Sur les frais liés au litige :
Les dispositions de l’article L. 761-1 du code de justice administrative font obstacle à ce que soit mis à la charge la commune d’Albi, qui n’est pas, dans la présente instance, la partie perdante, le versement de la somme que demandent les époux G…, la société Groupe Gampa et la société Jacky Massoutier et fils à ce titre.
Dans les circonstances de l’espèce, il n’y a pas lieu de mettre à la charge des époux G…, la somme demandée par la commune d’Albi sur le fondement des mêmes dispositions.
D E C I D E :
Article 1er : La requête de M. et Mme G… est rejetée.
Article 2 : Les conclusions présentées par la commune d’Albi, la société Groupe Gamba et la société Jacky Massoutier et fils sur le fondement des dispositions de l’article L. 761-1 du code de justice administrative sont rejetées.
Article 3 : Les frais d’expertise, liquidés aux sommes de 4 465,80 euros et 13 027,27 euros par des ordonnances de la présidente du tribunal des 10 octobre 2019 et 27 août 2025 sont mis à la charge définitive de M. et Mme G… et de la commune d’Albi à hauteur de 50 % chacun.
Article 4 : Le surplus des conclusions est rejeté.

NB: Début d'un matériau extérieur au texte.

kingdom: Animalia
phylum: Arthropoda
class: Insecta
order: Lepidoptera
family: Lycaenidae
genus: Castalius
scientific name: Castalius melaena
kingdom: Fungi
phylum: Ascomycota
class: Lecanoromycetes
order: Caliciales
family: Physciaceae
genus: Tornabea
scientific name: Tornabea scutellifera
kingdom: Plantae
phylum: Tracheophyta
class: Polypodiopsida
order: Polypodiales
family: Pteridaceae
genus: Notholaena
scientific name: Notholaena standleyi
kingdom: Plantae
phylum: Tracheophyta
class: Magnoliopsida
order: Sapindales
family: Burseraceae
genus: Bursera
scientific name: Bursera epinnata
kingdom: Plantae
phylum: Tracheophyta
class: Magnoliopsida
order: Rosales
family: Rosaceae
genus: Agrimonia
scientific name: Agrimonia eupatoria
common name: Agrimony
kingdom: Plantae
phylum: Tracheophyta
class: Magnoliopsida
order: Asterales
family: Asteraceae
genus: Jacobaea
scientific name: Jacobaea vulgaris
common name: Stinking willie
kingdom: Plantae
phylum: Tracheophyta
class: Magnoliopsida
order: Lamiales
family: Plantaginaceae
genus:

Article 5 : Le présent jugement sera notifié à M. F… G… et Mme D… G…, à la commune d’Albi, à la société groupe Gamba, à la société E…, à la société Jacky Massoutier et fils, à la société C…, à l’association skate-club Albi et à l’association Root’s A….
Une copie en sera transmise pour information à M. B…, expert.
Délibéré après l’audience du 14 avril 2026, à laquelle siégeaient :
Mme Arquié, présidente,
M. Luc, premier conseiller,
Mme Mérard, première conseillère,
Rendu public par mise à disposition au greffe le 5 mai 2026.
La rapporteure,
Bénédicte Mérard
La présidente,
Céline Arquié
La greffière,
Stella Baltimore
La République mande et ordonne au préfet du Tarn en ce qui le concerne, ou à tous commissaires de justice à ce requis, en ce qui concerne les voies de droit commun contre les parties privées, de pourvoir à l’exécution de la présente décision.